Historically, Africa has struggled with the highest remittance fees in the world, averaging 7.4% to 8.3%, compared to the global average of 6.2%, according to the World Bank. This inefficiency has pushed as much as 75% of Sub-Saharan Africa’s remittance flows in 2022 into informal channels, leading to losses in transparency, security, and economic inclusiveness. In contrast, emerging fintechs offer fees as low as 0–3.5% and instant settlements—solving long-standing issues around cost and speed.
The shift to digital rails is further supported by demographic and structural forces:
• Migration: Intra-African migration accounts for 70% of all African migration, sustaining cross-border trade and remittance flows.

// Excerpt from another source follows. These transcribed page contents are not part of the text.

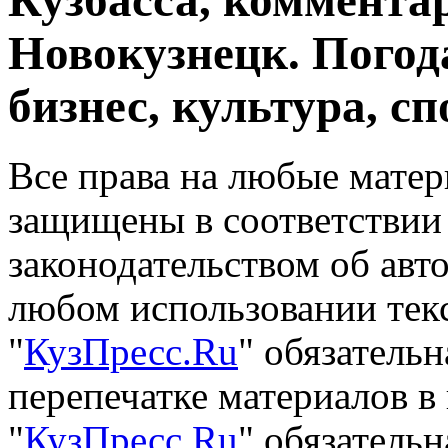
Кузбасса, комментар
Новокузнецк. Погод
бизнес, культура, сп
Все права на любые матер
защищены в соответствии
законодательством об авт
любом использовании тек
"
КузПресс.Ru
" обязатель
перепечатке материалов в
"
КузПресс.Ru
" обязательн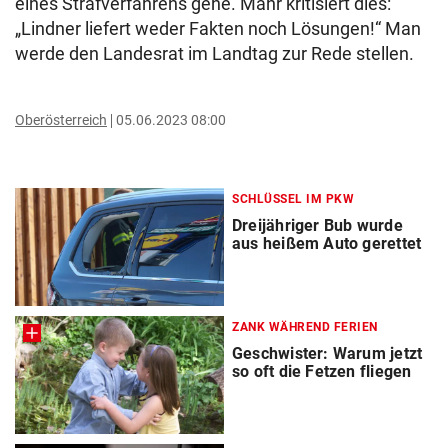
eines Strafverfahrens gehe. Mahr kritisiert dies:
„Lindner liefert weder Fakten noch Lösungen!“ Man
werde den Landesrat im Landtag zur Rede stellen.
Oberösterreich
05.06.2023 08:00
SCHLÜSSEL IM PKW
Dreijähriger Bub wurde
aus heißem Auto gerettet
ZANK WÄHREND FERIEN
Geschwister: Warum jetzt
so oft die Fetzen fliegen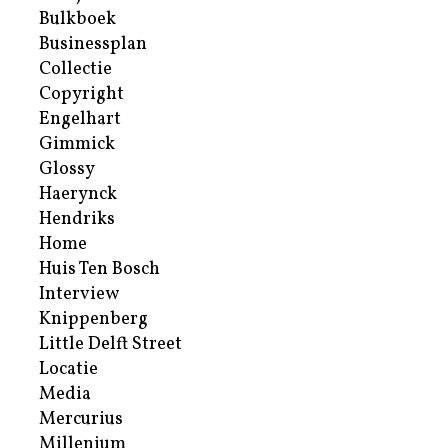
Bulkboek
Businessplan
Collectie
Copyright
Engelhart
Gimmick
Glossy
Haerynck
Hendriks
Home
Huis Ten Bosch
Interview
Knippenberg
Little Delft Street
Locatie
Media
Mercurius
Millenium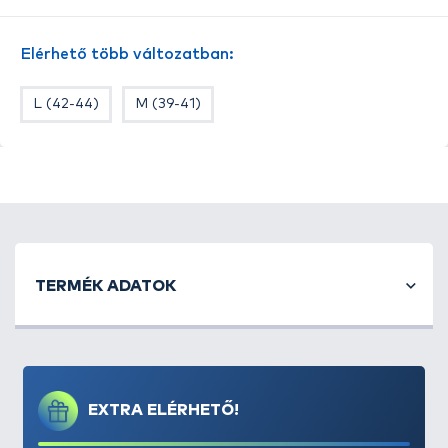
okozta kidörzsölődést és irritációt.
Főbb jellemzők:
Elérhető több változatban:
Kényelmes, tökéletes illeszkedés
Több sűrűségű kötés a megfelelő
L (42-44)
M (39-41)
alátámasztásért
Magas kopásállóság és hosszú élettartam
TERMÉK ADATOK
EXTRA ELÉRHETŐ!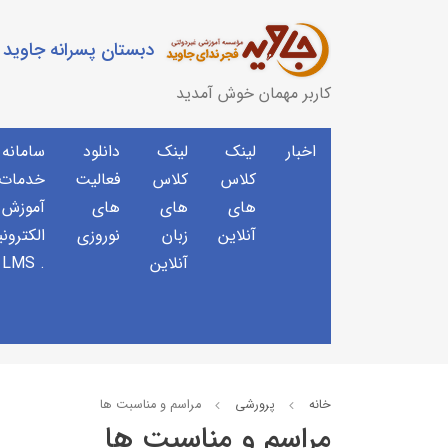
دبستان پسرانه جاوید
کاربر مهمان خوش آمدید
اخبار
لینک
لینک
دانلود
سامانه
کلاس
کلاس
فعالیت
خدمات 
های
های
های
آموزش
آنلاین
زبان
نوروزی
الکترون
آنلاین
. LMS
خانه
پرورشی
مراسم و مناسبت ها
مراسم و مناسبت ها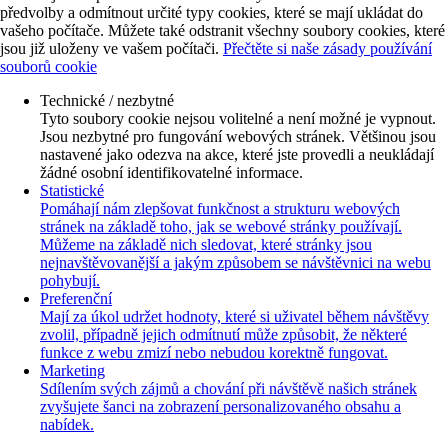
předvolby a odmítnout určité typy cookies, které se mají ukládat do
vašeho počítače. Můžete také odstranit všechny soubory cookies, které
jsou již uloženy ve vašem počítači.
Přečtěte si naše zásady používání
souborů cookie
Technické / nezbytné
Tyto soubory cookie nejsou volitelné a není možné je vypnout.
Jsou nezbytné pro fungování webových stránek. Většinou jsou
nastavené jako odezva na akce, které jste provedli a neukládají
žádné osobní identifikovatelné informace.
Statistické
Pomáhají nám zlepšovat funkčnost a strukturu webových
stránek na základě toho, jak se webové stránky používají.
Můžeme na základě nich sledovat, které stránky jsou
nejnavštěvovanější a jakým způsobem se návštěvnici na webu
pohybují.
Preferenční
Mají za úkol udržet hodnoty, které si uživatel během návštěvy
zvolil, případně jejich odmítnutí může způsobit, že některé
funkce z webu zmizí nebo nebudou korektně fungovat.
Marketing
Sdílením svých zájmů a chování při návštěvě našich stránek
zvyšujete šanci na zobrazení personalizovaného obsahu a
nabídek.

• Urbanisation & digital penetration: Africa’s urban population is expected to surpass 700 million by 2030, fueling demand for instant, mobile-first financial solutions.
• Mobile money growth: With 781 million registered accounts and $837 billion processed in 2022, mobile money now handles over 30% of Sub-Saharan Africa’s remittance volume.
Key players like M-Pesa, MTN MoMo, Airtel Money, and fintech startups such as Chipper Cash, Afriex, Bitnob, and Lemonade Finance are at the forefront of this digital revolution. These platforms reduce costs and enhance access, especially for underserved populations.
Crypto and blockchain are also accelerating transformation. Stellar-powered solutions and stablecoins provide low-fee rails that bypass expensive correspondent banking systems, enabling zero to 1% transaction costs and settlement in minutes—compared to days via SWIFT and traditional banks.
Still, the report warns that legacy providers must adapt or face obsolescence. Africa’s current infrastructure—dominated by SWIFT and high-fee intermediaries—is poorly suited for the continent’s high-frequency, low-value transactions.
As Africa races toward a $1 trillion digital cross-border future, fintechs and mobile-first platforms will be instrumental in reshaping economic inclusion, remittance affordability, and pan-African trade.